One of the most dominant and influential artists of the 20th century, Pablo Picasso was a master of endless reinvention. While significantly contributing to the movements of Surrealism, Neoclassicism and Expressionism, he is best known for pioneering the groundbreaking movement of Cubism alongside fellow artist Georges Braque in the 1910s. In his practice, he drew on African and Iberian visual culture as well as the developments in the fast-changing world around him.

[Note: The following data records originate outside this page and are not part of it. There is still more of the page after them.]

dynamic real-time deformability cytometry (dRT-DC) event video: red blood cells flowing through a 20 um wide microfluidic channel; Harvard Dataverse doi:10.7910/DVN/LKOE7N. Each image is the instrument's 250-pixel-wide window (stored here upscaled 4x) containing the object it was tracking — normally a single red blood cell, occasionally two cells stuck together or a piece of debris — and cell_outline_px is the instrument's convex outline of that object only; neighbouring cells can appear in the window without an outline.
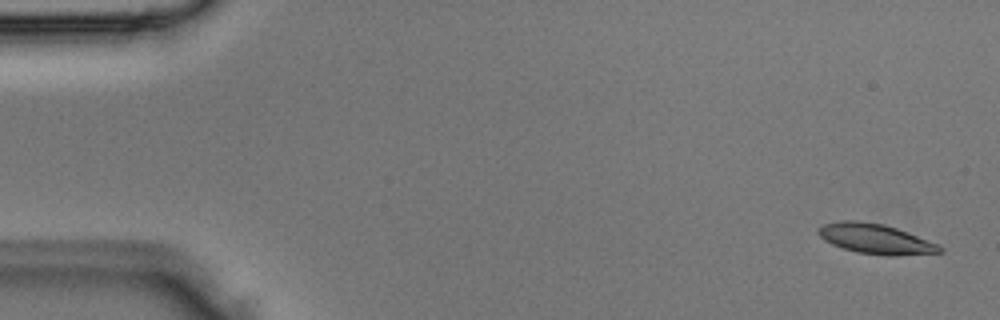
{"species": "Egyptian fruit bat (a non-hibernating species)", "species_latin": "Rousettus aegyptiacus", "temperature_condition": "room temperature", "stored_images_in_passage": 5, "camera_frame_rate_fps": 3000, "um_per_image_px": 0.085, "animal": {"sex": "male"}, "frame": {"image": 1, "passage_image": 1, "time_ms": 0.0, "image_size_px": [1000, 320], "cell_outline_px": [[944, 252], [896, 256], [888, 256], [856, 252], [832, 244], [824, 240], [816, 232], [824, 224], [840, 220], [856, 220], [884, 224], [896, 228], [940, 244], [944, 248]], "centroid_in_image_um": [74.46, 20.31], "position_along_channel_um": 10.5, "area_um2": 21.33}}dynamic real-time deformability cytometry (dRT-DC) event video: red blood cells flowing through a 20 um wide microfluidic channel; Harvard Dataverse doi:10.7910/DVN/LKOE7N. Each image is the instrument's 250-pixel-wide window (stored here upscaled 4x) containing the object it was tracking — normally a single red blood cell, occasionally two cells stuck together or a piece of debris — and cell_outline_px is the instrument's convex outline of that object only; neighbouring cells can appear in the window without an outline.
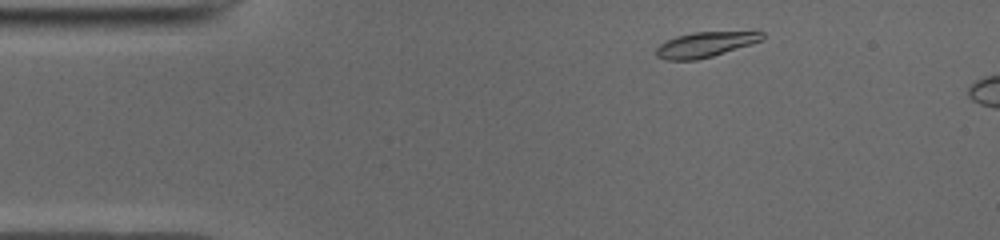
{"species": "common noctule bat (a hibernating species)", "species_latin": "Nyctalus noctula", "temperature_condition": "cold", "stored_images_in_passage": 43, "camera_frame_rate_fps": 3000, "um_per_image_px": 0.085, "animal": {"sex": "male", "body_mass_g": 19.0, "forearm_length_mm": 50.8}, "frame": {"image": 1, "passage_image": 2, "time_ms": 0.333, "image_size_px": [1000, 240], "cell_outline_px": [[764, 36], [760, 40], [752, 44], [712, 56], [696, 60], [668, 60], [656, 56], [656, 48], [660, 44], [676, 36], [696, 32], [764, 32]], "centroid_in_image_um": [59.92, 3.79], "position_along_channel_um": 25.1, "area_um2": 15.26}}
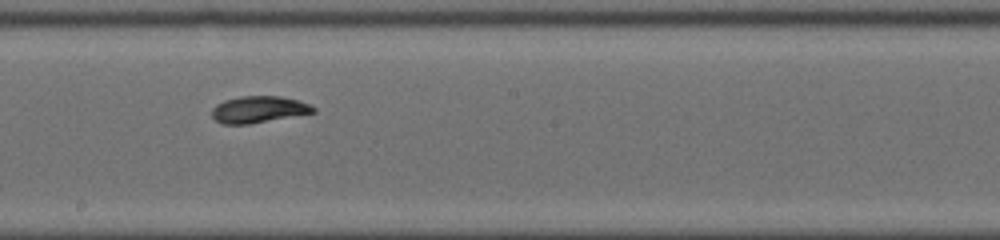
{"frame": {"image": 2, "passage_image": 22, "time_ms": 7.0, "image_size_px": [1000, 240], "cell_outline_px": [[316, 112], [248, 124], [224, 124], [216, 120], [212, 116], [212, 108], [216, 104], [224, 100], [240, 96], [280, 96], [296, 100], [308, 104], [316, 108]], "centroid_in_image_um": [21.96, 9.3], "position_along_channel_um": 226.2, "area_um2": 15.61}}
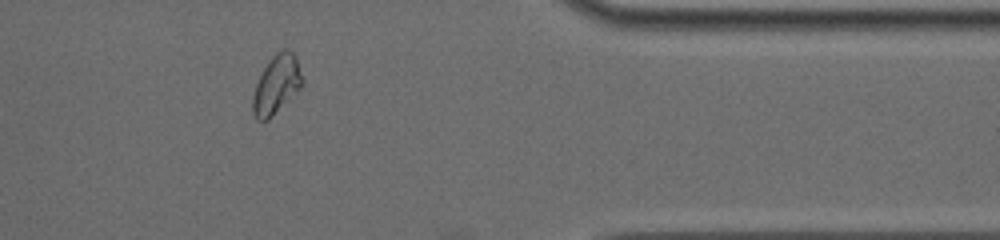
{"frame": {"image": 3, "passage_image": 36, "time_ms": 11.667, "image_size_px": [1000, 240], "cell_outline_px": [[300, 88], [268, 120], [256, 120], [252, 112], [252, 96], [256, 84], [264, 68], [272, 56], [276, 52], [284, 48], [288, 48], [296, 56], [300, 76]], "centroid_in_image_um": [23.45, 7.19], "position_along_channel_um": 388.0, "area_um2": 16.47}, "authors_computed_cell_mechanics": {"area_um2": 16.0684, "velocity_mm_per_s": 3.9186, "shape_relaxation_time_tau1_ms": 7.8895, "shape_relaxation_time_tau2_ms": 1.607, "deformation_change_tau1": 0.2129, "deformation_change_tau2": 0.053}}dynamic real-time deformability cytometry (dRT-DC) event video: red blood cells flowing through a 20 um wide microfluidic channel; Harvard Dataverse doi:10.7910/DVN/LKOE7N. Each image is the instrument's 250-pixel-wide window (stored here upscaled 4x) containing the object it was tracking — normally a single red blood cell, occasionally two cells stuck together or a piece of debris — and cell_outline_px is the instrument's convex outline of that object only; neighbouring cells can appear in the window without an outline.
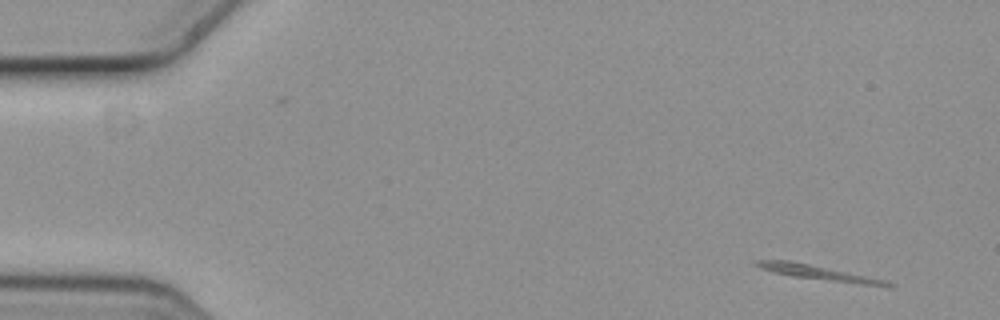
{"species": "common noctule bat (a hibernating species)", "species_latin": "Nyctalus noctula", "temperature_condition": "cold", "stored_images_in_passage": 6, "camera_frame_rate_fps": 3000, "um_per_image_px": 0.085, "animal": {"sex": "female", "body_mass_g": 19.3, "forearm_length_mm": 54.1}, "frame": {"image": 1, "passage_image": 1, "time_ms": 0.0, "image_size_px": [1000, 320], "cell_outline_px": [[896, 284], [892, 288], [888, 288], [792, 276], [772, 272], [760, 268], [752, 264], [752, 260], [792, 260], [888, 280]], "centroid_in_image_um": [69.69, 23.19], "position_along_channel_um": 15.3, "area_um2": 11.85}}
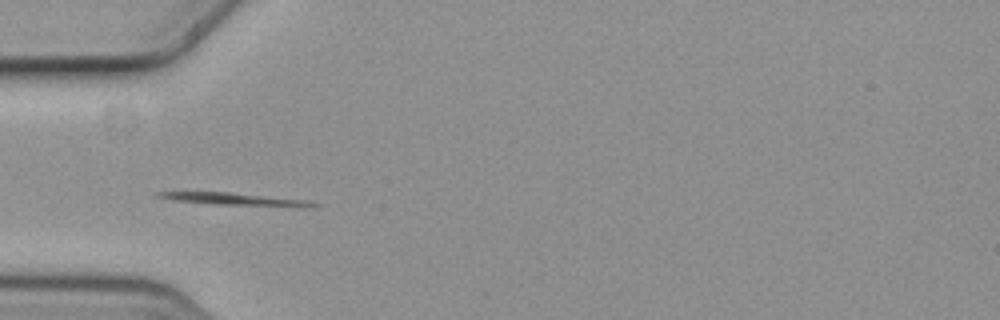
{"frame": {"image": 2, "passage_image": 5, "time_ms": 1.333, "image_size_px": [1000, 320], "cell_outline_px": [[320, 204], [316, 208], [304, 208], [212, 204], [172, 200], [156, 196], [156, 192], [228, 192], [308, 200]], "centroid_in_image_um": [20.17, 16.95], "position_along_channel_um": 64.8, "area_um2": 11.5}}
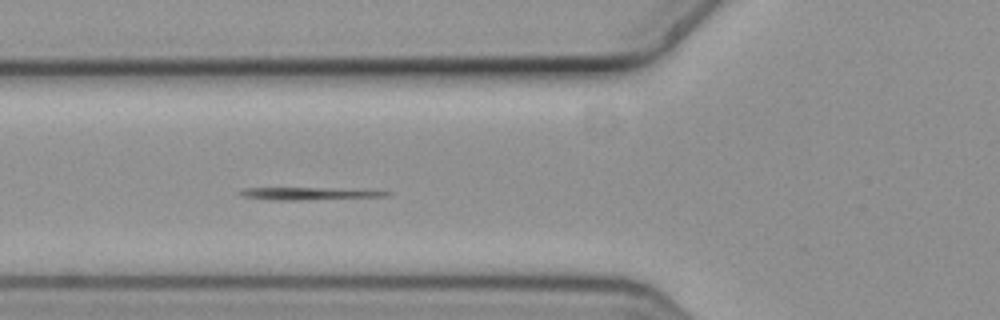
{"frame": {"image": 3, "passage_image": 6, "time_ms": 1.667, "image_size_px": [1000, 320], "cell_outline_px": [[392, 192], [388, 196], [304, 200], [272, 200], [240, 196], [240, 188], [328, 188]], "centroid_in_image_um": [26.15, 16.46], "position_along_channel_um": 99.6, "area_um2": 10.4}}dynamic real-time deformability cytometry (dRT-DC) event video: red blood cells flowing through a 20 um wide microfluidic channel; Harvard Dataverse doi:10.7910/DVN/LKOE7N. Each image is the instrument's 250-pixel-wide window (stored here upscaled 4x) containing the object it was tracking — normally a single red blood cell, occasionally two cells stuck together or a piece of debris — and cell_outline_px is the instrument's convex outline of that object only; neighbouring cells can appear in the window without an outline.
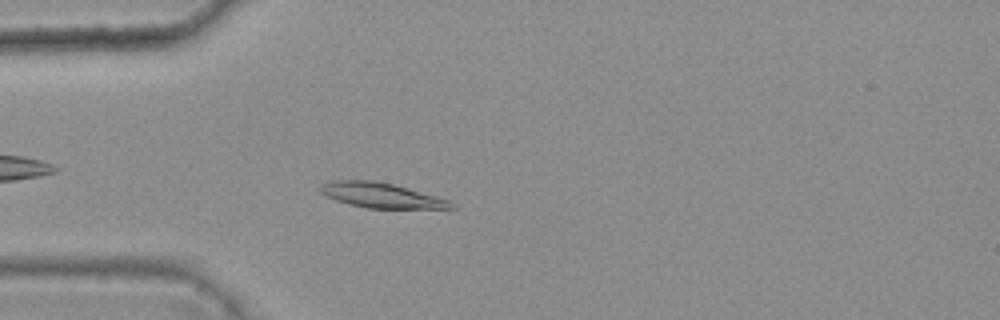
{"species": "common noctule bat (a hibernating species)", "species_latin": "Nyctalus noctula", "temperature_condition": "warm", "stored_images_in_passage": 30, "camera_frame_rate_fps": 3000, "um_per_image_px": 0.085, "animal": {"sex": "female", "body_mass_g": 25.1}, "frame": {"image": 1, "passage_image": 3, "time_ms": 0.667, "image_size_px": [1000, 320], "cell_outline_px": [[456, 208], [368, 208], [348, 204], [336, 200], [320, 192], [316, 188], [332, 180], [372, 180], [392, 184], [408, 188], [436, 196], [448, 200]], "centroid_in_image_um": [32.35, 16.59], "position_along_channel_um": 52.6, "area_um2": 18.79}}
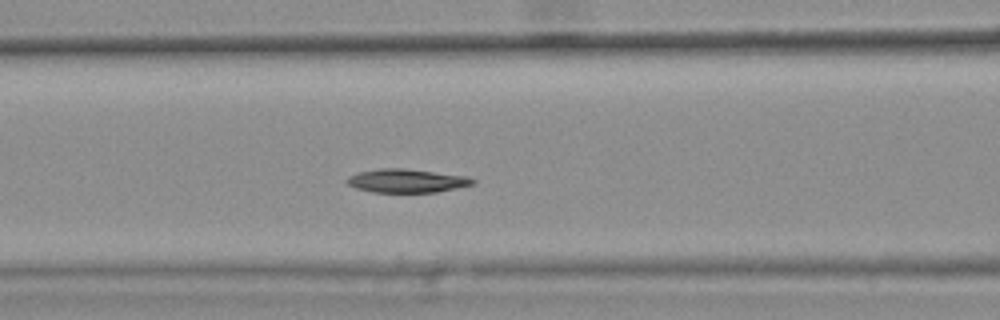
{"frame": {"image": 2, "passage_image": 10, "time_ms": 3.0, "image_size_px": [1000, 320], "cell_outline_px": [[476, 180], [472, 184], [456, 188], [436, 192], [372, 192], [356, 188], [348, 184], [344, 180], [348, 176], [356, 172], [380, 168], [404, 168], [468, 176]], "centroid_in_image_um": [34.52, 15.36], "position_along_channel_um": 132.1, "area_um2": 17.34}}
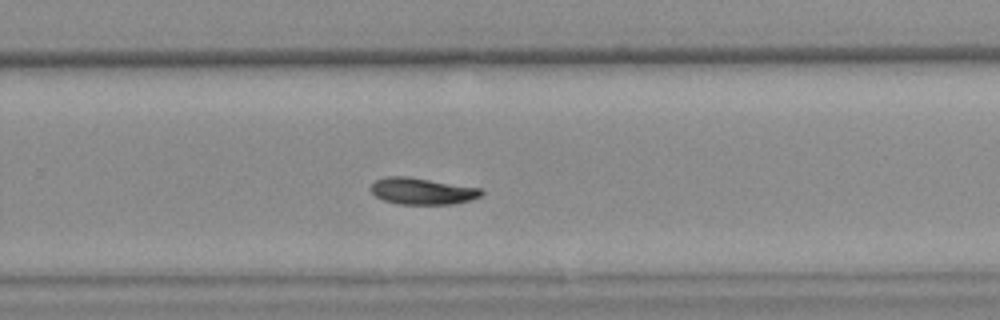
{"frame": {"image": 3, "passage_image": 23, "time_ms": 7.333, "image_size_px": [1000, 320], "cell_outline_px": [[484, 192], [480, 196], [472, 200], [452, 204], [400, 204], [384, 200], [376, 196], [368, 188], [376, 180], [384, 176], [408, 176], [480, 188]], "centroid_in_image_um": [35.87, 16.24], "position_along_channel_um": 293.9, "area_um2": 17.17}, "authors_computed_cell_mechanics": {"area_um2": 17.2822, "velocity_mm_per_s": 3.7459, "shape_relaxation_time_tau1_ms": 5.7169, "shape_relaxation_time_tau2_ms": null, "deformation_change_tau1": 0.1486, "deformation_change_tau2": null}}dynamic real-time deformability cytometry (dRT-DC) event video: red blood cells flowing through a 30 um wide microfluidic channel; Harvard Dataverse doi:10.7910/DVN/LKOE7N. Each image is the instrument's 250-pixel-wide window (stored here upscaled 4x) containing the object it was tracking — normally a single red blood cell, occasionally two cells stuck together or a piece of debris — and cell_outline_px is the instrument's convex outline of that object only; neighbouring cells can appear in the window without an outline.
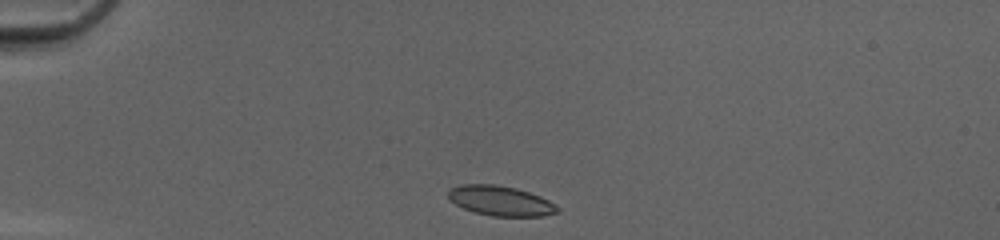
{"species": "common noctule bat (a hibernating species)", "species_latin": "Nyctalus noctula", "temperature_condition": "cold", "stored_images_in_passage": 32, "camera_frame_rate_fps": 3000, "um_per_image_px": 0.085, "animal": {"sex": "female", "body_mass_g": 20.0, "forearm_length_mm": 54.0}, "frame": {"image": 1, "passage_image": 1, "time_ms": 0.0, "image_size_px": [1000, 240], "cell_outline_px": [[560, 212], [544, 216], [492, 216], [476, 212], [464, 208], [448, 200], [448, 192], [452, 188], [460, 184], [492, 184], [516, 188], [540, 196], [556, 204], [560, 208]], "centroid_in_image_um": [42.57, 17.07], "position_along_channel_um": 42.4, "area_um2": 19.02}}
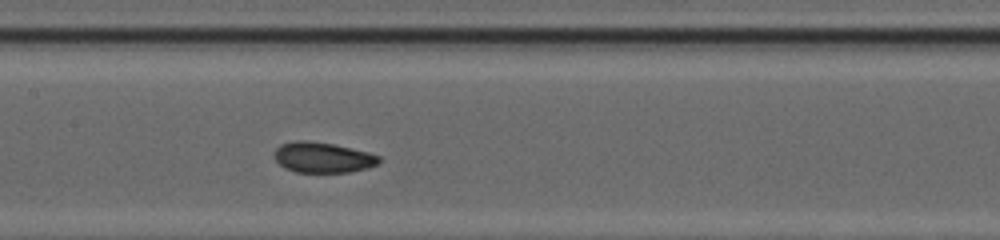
{"frame": {"image": 2, "passage_image": 14, "time_ms": 4.333, "image_size_px": [1000, 240], "cell_outline_px": [[380, 160], [376, 164], [368, 168], [348, 172], [296, 172], [284, 168], [276, 160], [276, 148], [280, 144], [296, 140], [308, 140], [332, 144], [368, 152], [380, 156]], "centroid_in_image_um": [27.43, 13.38], "position_along_channel_um": 180.0, "area_um2": 18.44}}
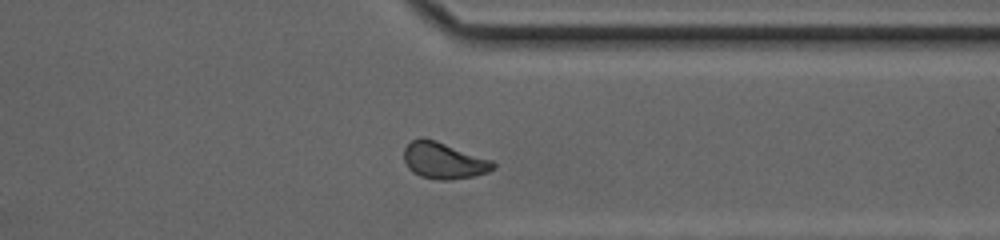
{"frame": {"image": 3, "passage_image": 28, "time_ms": 9.0, "image_size_px": [1000, 240], "cell_outline_px": [[496, 168], [488, 172], [472, 176], [448, 180], [440, 180], [420, 176], [412, 172], [408, 168], [404, 160], [404, 148], [412, 140], [420, 136], [436, 140], [492, 160], [496, 164]], "centroid_in_image_um": [37.71, 13.64], "position_along_channel_um": 373.7, "area_um2": 19.02}, "authors_computed_cell_mechanics": {"area_um2": 18.4671, "velocity_mm_per_s": 4.1729, "shape_relaxation_time_tau1_ms": 3.5244, "shape_relaxation_time_tau2_ms": 6.6966, "deformation_change_tau1": 0.0845, "deformation_change_tau2": 0.0932}}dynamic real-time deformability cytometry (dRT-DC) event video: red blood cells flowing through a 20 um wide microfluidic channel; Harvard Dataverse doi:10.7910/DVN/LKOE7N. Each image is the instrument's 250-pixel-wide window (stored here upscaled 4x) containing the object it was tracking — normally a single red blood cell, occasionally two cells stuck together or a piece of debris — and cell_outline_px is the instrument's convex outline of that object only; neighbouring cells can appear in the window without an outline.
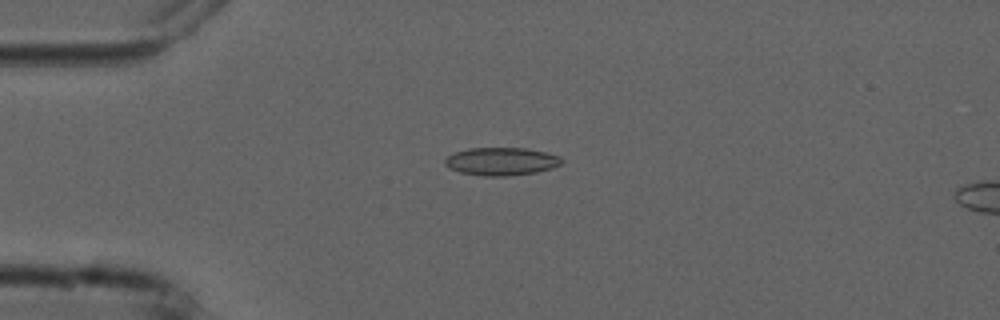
{"species": "common noctule bat (a hibernating species)", "species_latin": "Nyctalus noctula", "temperature_condition": "cold", "stored_images_in_passage": 4, "camera_frame_rate_fps": 3000, "um_per_image_px": 0.085, "animal": {"sex": "male", "forearm_length_mm": 52.5}, "frame": {"image": 1, "passage_image": 4, "time_ms": 3.667, "image_size_px": [1000, 320], "cell_outline_px": [[564, 160], [560, 164], [552, 168], [536, 172], [504, 176], [484, 176], [460, 172], [448, 168], [444, 164], [444, 160], [448, 156], [456, 152], [468, 148], [524, 148], [544, 152], [560, 156]], "centroid_in_image_um": [42.6, 13.72], "position_along_channel_um": 42.4, "area_um2": 18.9}}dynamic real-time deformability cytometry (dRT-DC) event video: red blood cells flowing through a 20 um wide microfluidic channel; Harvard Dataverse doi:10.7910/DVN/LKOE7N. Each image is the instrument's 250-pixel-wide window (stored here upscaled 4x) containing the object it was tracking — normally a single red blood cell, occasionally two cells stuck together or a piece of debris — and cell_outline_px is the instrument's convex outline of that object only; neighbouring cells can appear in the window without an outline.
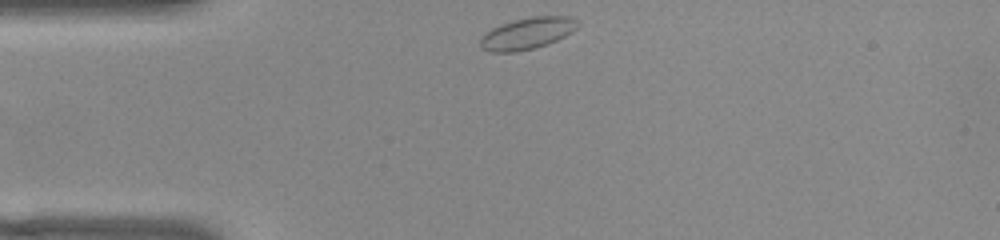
{"species": "common noctule bat (a hibernating species)", "species_latin": "Nyctalus noctula", "temperature_condition": "warm", "stored_images_in_passage": 42, "camera_frame_rate_fps": 3000, "um_per_image_px": 0.085, "animal": {"sex": "female", "body_mass_g": 22.0, "forearm_length_mm": 56.7}, "frame": {"image": 1, "passage_image": 1, "time_ms": 0.0, "image_size_px": [1000, 240], "cell_outline_px": [[580, 24], [572, 32], [548, 44], [516, 52], [488, 52], [480, 48], [480, 36], [484, 32], [500, 24], [532, 16], [568, 16], [580, 20]], "centroid_in_image_um": [44.8, 2.83], "position_along_channel_um": 40.2, "area_um2": 18.15}}
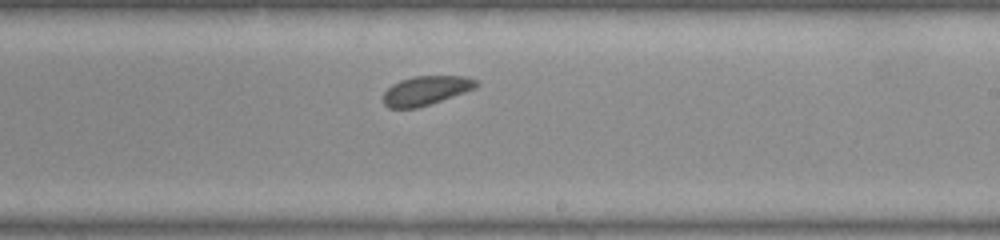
{"frame": {"image": 2, "passage_image": 20, "time_ms": 6.333, "image_size_px": [1000, 240], "cell_outline_px": [[480, 84], [476, 88], [416, 108], [388, 108], [384, 104], [384, 92], [392, 84], [400, 80], [412, 76], [468, 76], [476, 80]], "centroid_in_image_um": [36.2, 7.67], "position_along_channel_um": 252.8, "area_um2": 15.66}}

Throughout his long and prolific career, the Spanish-born artist consistently pushed the boundaries of art to new extremes. Picasso's oeuvre is famously characterized by a radical diversity of styles, ranging from his early forays in Cubism to his Classical Period and his later more gestural expressionist work, and a diverse array of media including printmaking, drawing, ceramics and sculpture as well as theater sets and costumes designs.
Faunes et chèvre (Fauns and Goat) (Bl. 934, Ba. 1263)
1959 Linocut in colours, on Arches paper, with full margins. I. 52.7 x 63.5 cm (20 3/4 x 25 in.) S. 62.0 x 74.3 cm (24 3/8 x 29 1/4 in.) Signed and numbered 43/50 in pencil (there were also approximately 20 artist's proofs), published by Galerie Louise Leiris, Paris, 1960, framed.